Lorya is an innovative open, web-based application and machine learning pipeline, which is designed to improve the accuracy, consistency and reliability of document processing for low-resource and orthographically complex languages. The tool transforms physical documents (such as manuscripts, newspapers, and books) into machine-readable text that can be used to train AI language models in local languages. By leveraging advanced OCR and machine learning techniques, Lorya empowers more than 11 million Serbian speakers to unlock, digitize and utilize historical documents, expanding their access to participate in the global AI revolution. With a language- and orthography-agnostic architecture, intuitive design and easy-to-use data validation interface, Lorya is adapted to support language digitization efforts led by low-resource language communities across the globe.

How it works?

  • Step 1: Local communities compile physical scans or photographs of documents for processing.
  • Step 2: Countries and language communities gain access to the open, web-based Lorya application, which is designed to support diverse languages and orthographies through a universal user interface.
  • Step 3: Local teams configure the application for their specific language(s) and writing systems. Lorya's language- and orthography-agnostic design makes adapting to new scripts simple, including complex typographies, mixed orthographies, or unique alphabet systems.
  • Step 4: Users upload images and scans of printed materials.
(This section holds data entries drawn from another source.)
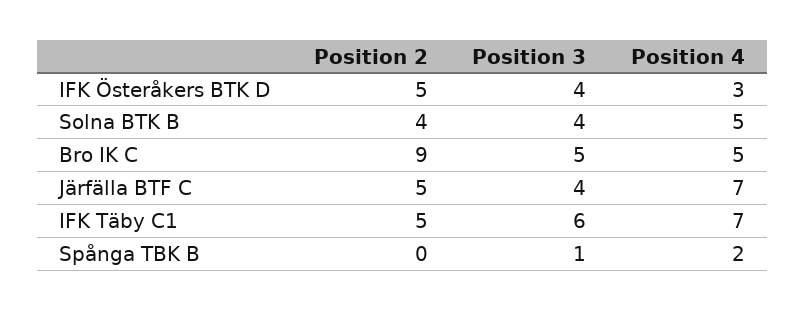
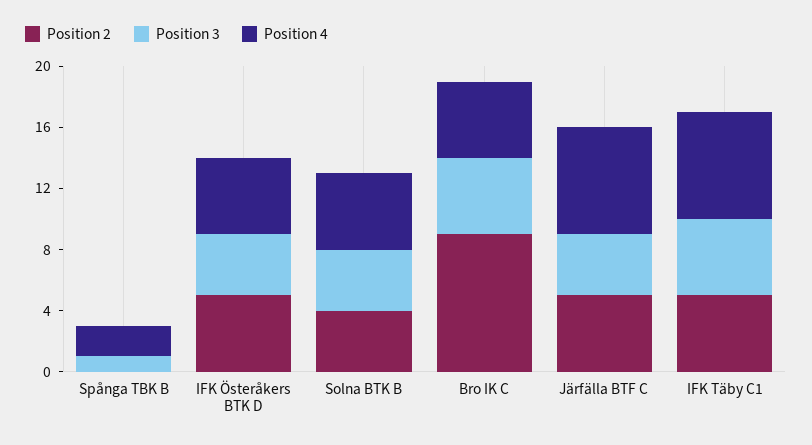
Position 4, IFK Österåkers BTK D: 3 -> 5
Position 3, IFK Täby C1: 6 -> 5

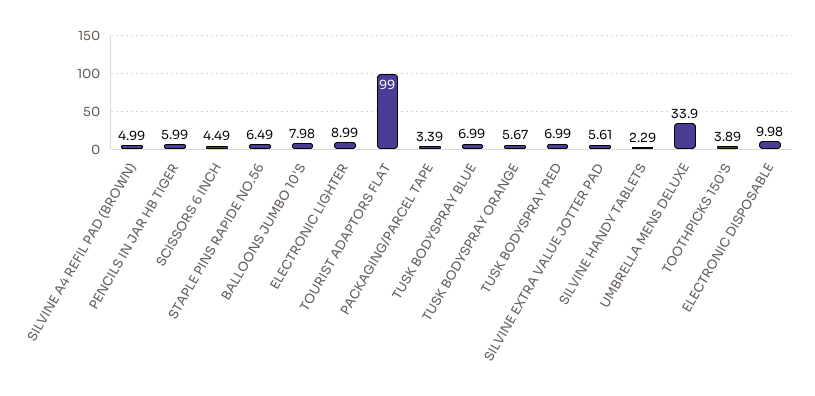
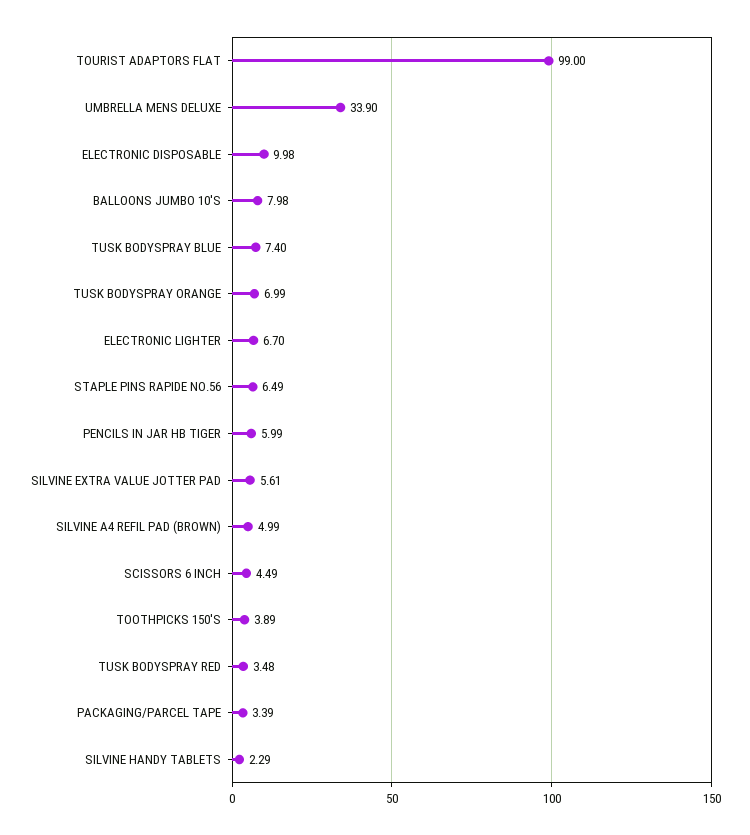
ELECTRONIC LIGHTER: 8.99 -> 6.7
TUSK BODYSPRAY BLUE: 6.99 -> 7.4
TUSK BODYSPRAY ORANGE: 5.67 -> 6.99
TUSK BODYSPRAY RED: 6.99 -> 3.48

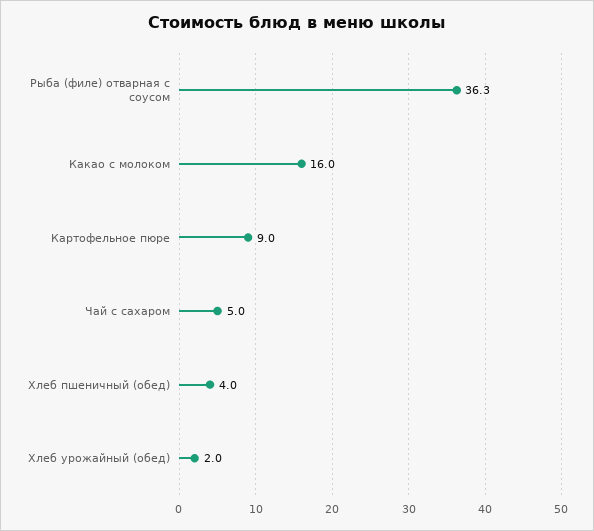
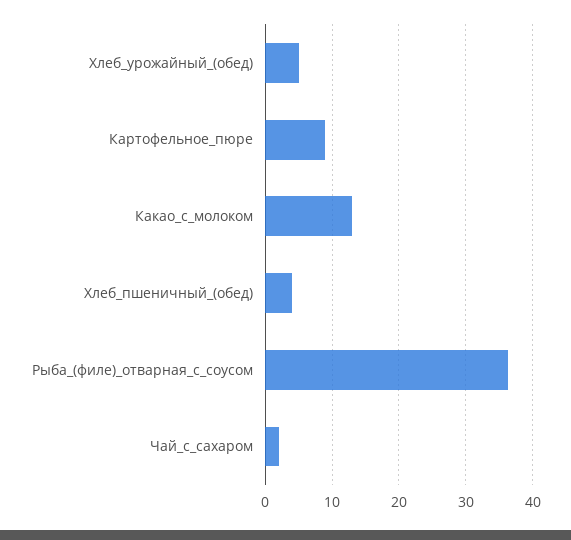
Какао с молоком: 16 -> 13
Чай с сахаром: 5 -> 2
Хлеб урожайный (обед): 2 -> 5

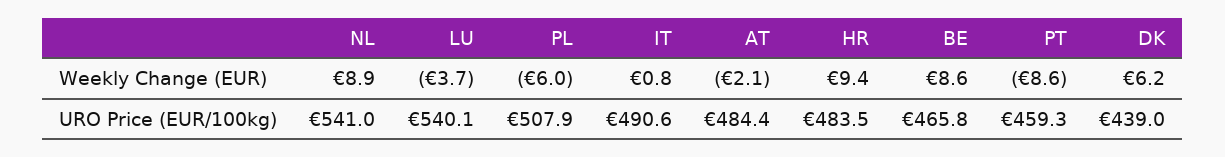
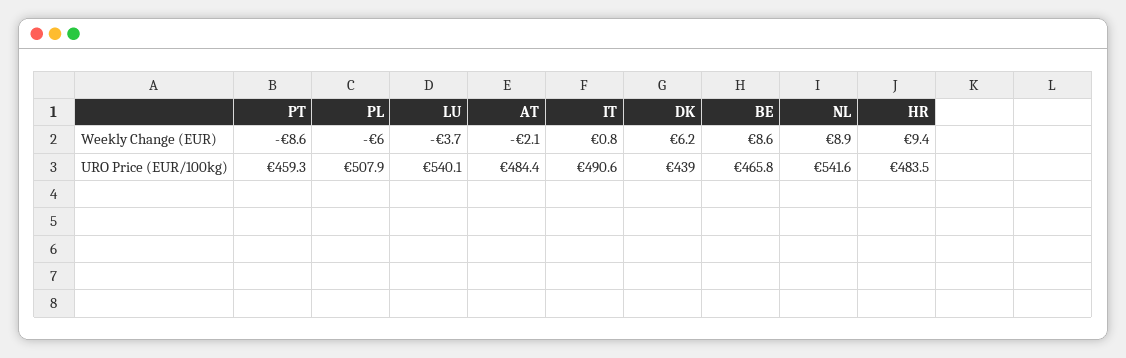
NL, URO Price (EUR/100kg): 541 -> 541.6

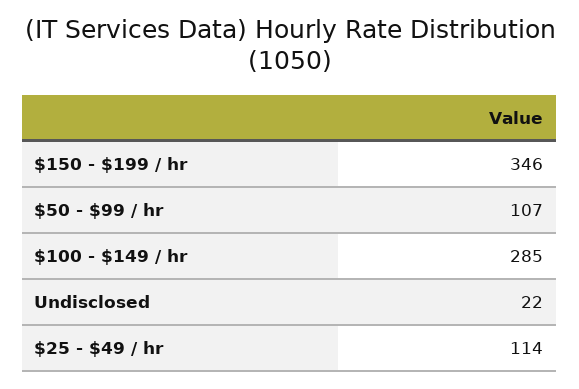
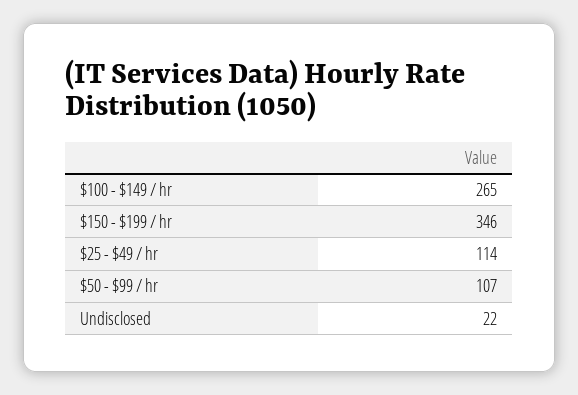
$100 - $149 / hr: 285 -> 265

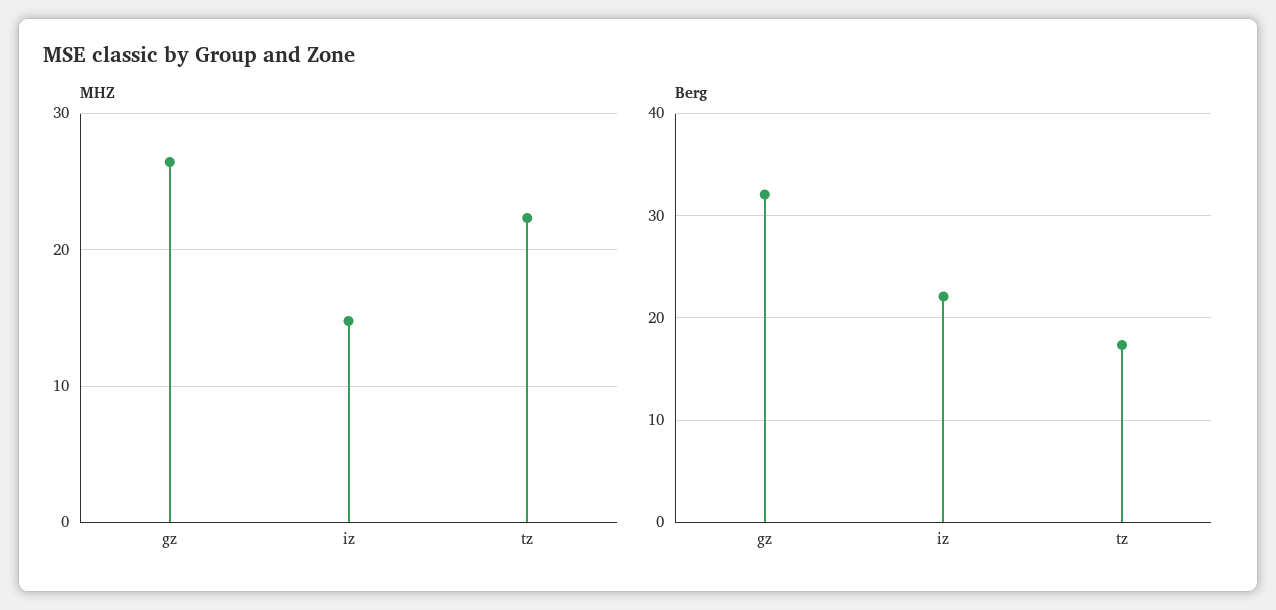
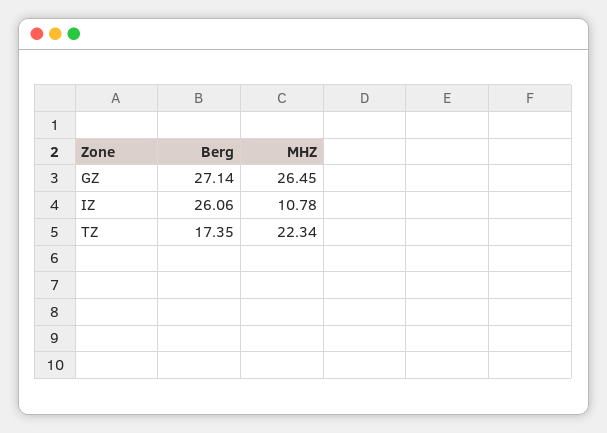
MHZ, iz: 15 -> 10.78
Berg, gz: 32 -> 27.14
Berg, iz: 22 -> 26.06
Lorya’s advanced machine learning pipeline automatically converts these into machine-readable text.
  • Step 5: Lorya allows human processors to review its results and flag any potential inaccuracies for recursive improvement.
  • Step 6: As documents are processed, the platform’s machine learning engine iteratively learns from new data, enhancing accuracy across languages.
Digital X Solution AI Coach

Bridging the digital divide

Lorya is helping to address challenges faced by many linguistically marginalized communities, by integrating advanced, state-of-the-art OCR models into an interface adapted for deployment in low-resource contexts. Its open platform and flexible approach empower local teams across countries to adapt and deploy scalable solutions, towards increasing the availability of cultural heritage materials in digital form for researchers, students and the public.

Impact and highlights

Lorya has enabled the digitization and AI-based processing of cultural and historical materials for under-represented languages, significantly improving access for researchers, students, and the public. The technology has delivered marked advancements in OCR accuracy and efficiency across scripts and orthographies that were previously unreachable with traditional tools. Lorya has been successfully piloted with the historical collections of the National Library of Serbia, processing 16,000 archival periodicals into machine-readable text with significantly improved results compared to off-the-shelf software. A new interface, improved image segmentation and post-OCR improvement have been developed to adapt the pipeline flexibly to a complex linguistic context.

Plans for expansion

Further development of Lorya includes moving beyond a national innovation towards a reusable open-source tool for communities around the world. Following successful piloting in Serbia, Lorya is preparing deployments in Iraq and Nepal in 2026, demonstrating its adaptability across distinct linguistic and institutional environments. As part of an effort to further engage the Arabic-speaking community, Lorya is being showcased at the Conference of the European Chapter of the Association for Computational Linguistics 2026 in Morocco, enabled by Digital X 3.0. These efforts are expected to support future scaling in Arabic speaking countries across the Middle East and Africa.